Wakil Ketua KPK Nawawi Pomolango memerinci, syarat pertama penyidik menghentikan proses hukum apabila tidak ditemukannya bukti yang cukup.
"Yang kedua bila kemudian penyidik mengeklaim kalau perkara ini bukan perkara pidana, ketiga kalau penyidikan itu dihentikan dengan didukung, misal tersangka meninggal dan sebagainya, kedaluwarsa perkaranya," ucap Nawawi di Gedung Merah Putih KPK, Jakarta Selatan, Selasa (27/9/2022).
Lembaga antirasuah itu juga menekankan tidak akan terpengaruh dengan celotehan pengacara Lukas Enembe, Stefanus Roy Rening.

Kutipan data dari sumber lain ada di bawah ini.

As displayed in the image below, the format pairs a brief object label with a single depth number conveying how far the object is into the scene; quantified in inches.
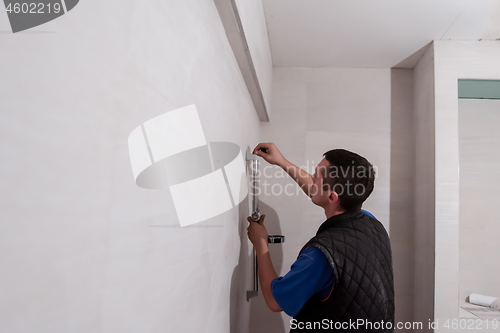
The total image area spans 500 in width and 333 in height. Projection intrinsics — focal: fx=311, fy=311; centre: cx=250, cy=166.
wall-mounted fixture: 46.7
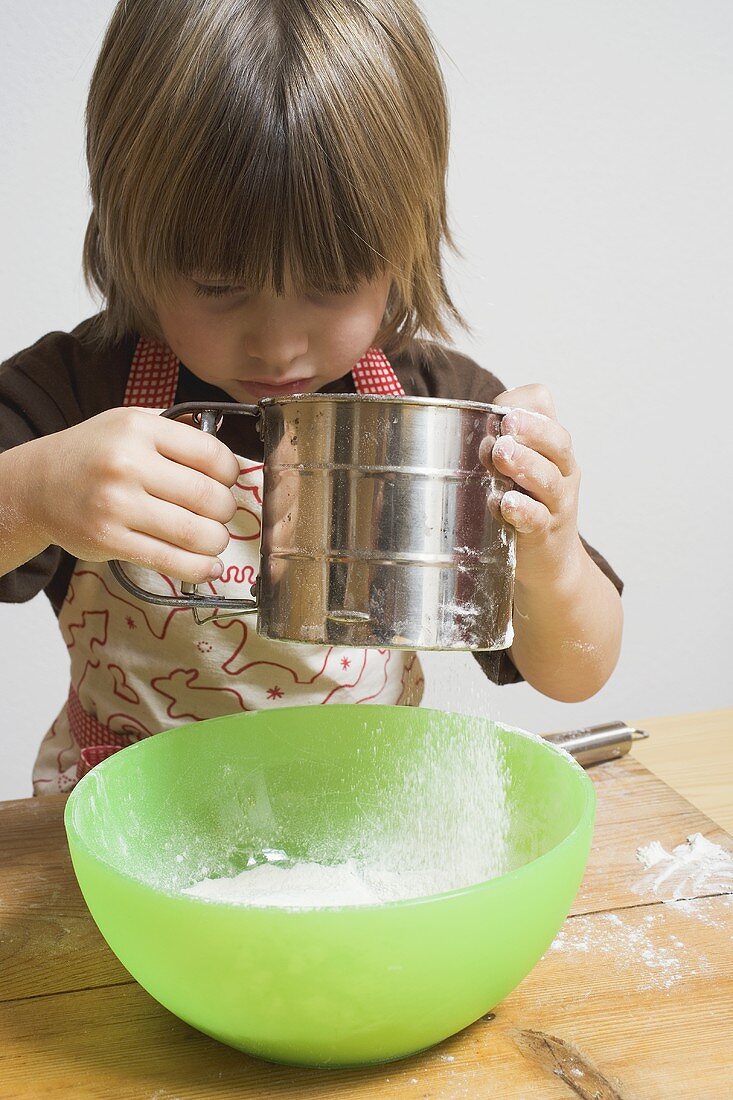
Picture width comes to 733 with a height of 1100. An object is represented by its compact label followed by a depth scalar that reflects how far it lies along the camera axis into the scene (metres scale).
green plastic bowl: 0.39
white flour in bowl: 0.58
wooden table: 0.43
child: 0.54
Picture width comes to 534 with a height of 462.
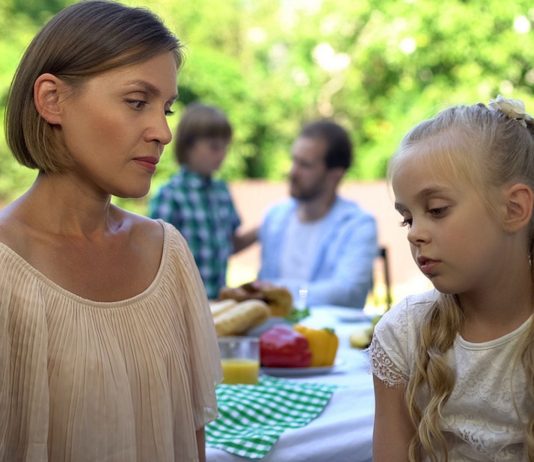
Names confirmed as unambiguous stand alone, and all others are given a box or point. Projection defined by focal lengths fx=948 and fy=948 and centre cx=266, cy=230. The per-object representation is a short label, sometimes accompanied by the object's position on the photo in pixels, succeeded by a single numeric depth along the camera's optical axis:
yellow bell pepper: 2.65
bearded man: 4.55
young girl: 1.72
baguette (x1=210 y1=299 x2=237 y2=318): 2.97
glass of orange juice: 2.45
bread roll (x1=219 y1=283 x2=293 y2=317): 3.20
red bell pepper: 2.62
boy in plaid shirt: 5.09
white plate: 2.60
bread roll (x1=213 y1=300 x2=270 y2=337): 2.84
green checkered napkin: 1.99
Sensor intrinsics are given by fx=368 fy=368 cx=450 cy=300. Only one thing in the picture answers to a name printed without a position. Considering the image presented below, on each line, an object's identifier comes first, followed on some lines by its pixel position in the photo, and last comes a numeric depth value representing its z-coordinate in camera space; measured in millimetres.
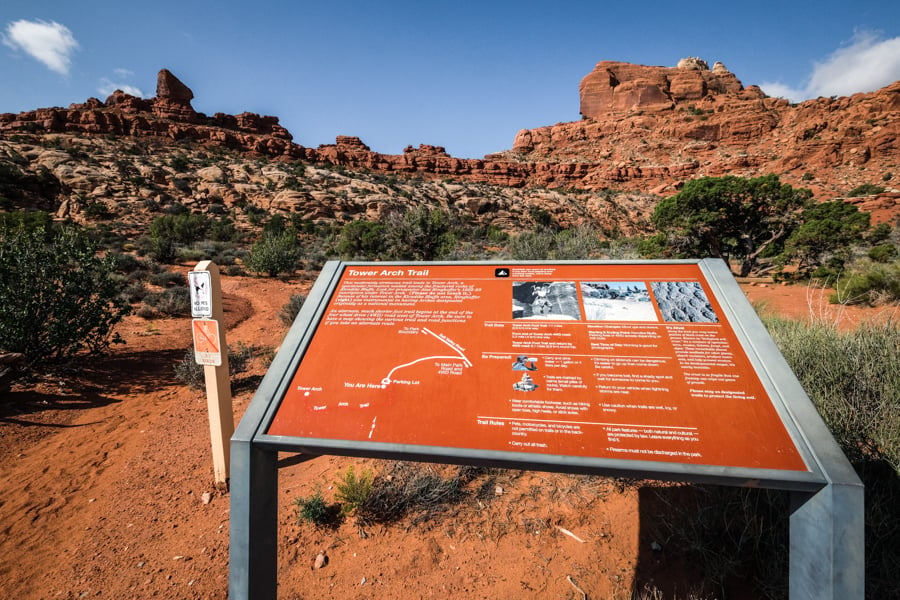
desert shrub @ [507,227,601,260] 11250
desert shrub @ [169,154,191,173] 30297
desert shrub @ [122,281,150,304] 8750
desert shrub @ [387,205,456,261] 14031
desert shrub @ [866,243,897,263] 11453
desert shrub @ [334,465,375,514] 2701
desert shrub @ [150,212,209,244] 16533
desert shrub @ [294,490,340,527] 2678
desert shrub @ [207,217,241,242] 20500
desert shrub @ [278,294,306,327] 7586
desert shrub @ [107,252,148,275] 11188
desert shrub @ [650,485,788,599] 2029
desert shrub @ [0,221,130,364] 4648
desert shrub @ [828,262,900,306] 7051
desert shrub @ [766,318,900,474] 2490
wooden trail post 2680
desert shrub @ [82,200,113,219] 21953
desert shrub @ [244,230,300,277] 12656
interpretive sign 1374
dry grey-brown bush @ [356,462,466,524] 2727
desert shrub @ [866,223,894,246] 16077
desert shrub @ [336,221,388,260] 15195
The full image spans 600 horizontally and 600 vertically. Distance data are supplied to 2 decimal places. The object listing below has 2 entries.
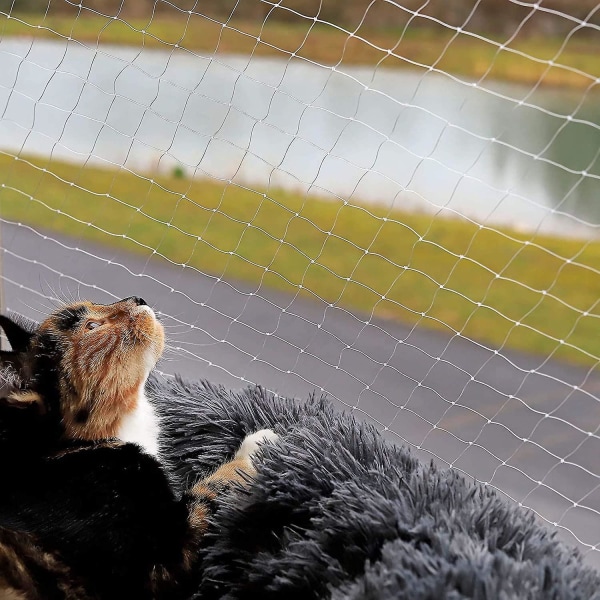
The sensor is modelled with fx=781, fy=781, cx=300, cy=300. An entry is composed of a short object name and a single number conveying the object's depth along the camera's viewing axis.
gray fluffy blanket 0.61
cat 0.79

Pria berlatar belakang hakim itu menyampaikan meski Lukas Enembe bisa membuktikan memiliki tambang emas, hal itu tidak bisa menghentikan penyidikan.
Namun, KPK selama proses penyidikan akan mendengar setiap keterangan yang ada.
"Ada tidaknya soal yang bersangkutan memiliki tambang emas atau apa pun itu, silakan disampaikan di dalam pemberian keterangan di depan teman-teman penyidik," kata Nawawi.
Seperti diketahui, Stefanus Roy Rening, kuasa hukum Gubernur Papua Lukas Enembe menawarkan kepada KPK untuk menempuh restorative justice atau keadilan restoratif terkait kasus dugaan korupsi yang menjerat kliennya.
"Mau diskusikan, kami cari restorative justice-nyalah, keadilan untuk semua baik untuk semua dan yang paling penting adalah bagaimana bangsa kita tegak berdiri mengawal pemberantasan korupsi di Indonesia," kata Stefanus Roy Rening saat mendatangi Gedung Merah Putih KPK, Jakarta Selatan, Senin (26/9/2022).
Tawaran restorative justice ini disampaikan mengingat kondisi kesehatan Lukas Enembe yang tidak memungkinkan untuk memenuhi panggilan pemeriksaan KPK.
Seperti diketahui, KPK sudah menetapkan Lukas Enembe sebagai tersangka kasus suap dan gratifikasi terkait pengerjaan atau proyek yang bersumber dari APBD Provinsi Papua.
KPK sudah memanggil Lukas sebanyak dua kali. Namun, Ketua DPD Demokrat Papua itu mangkir dari panggilan KPK.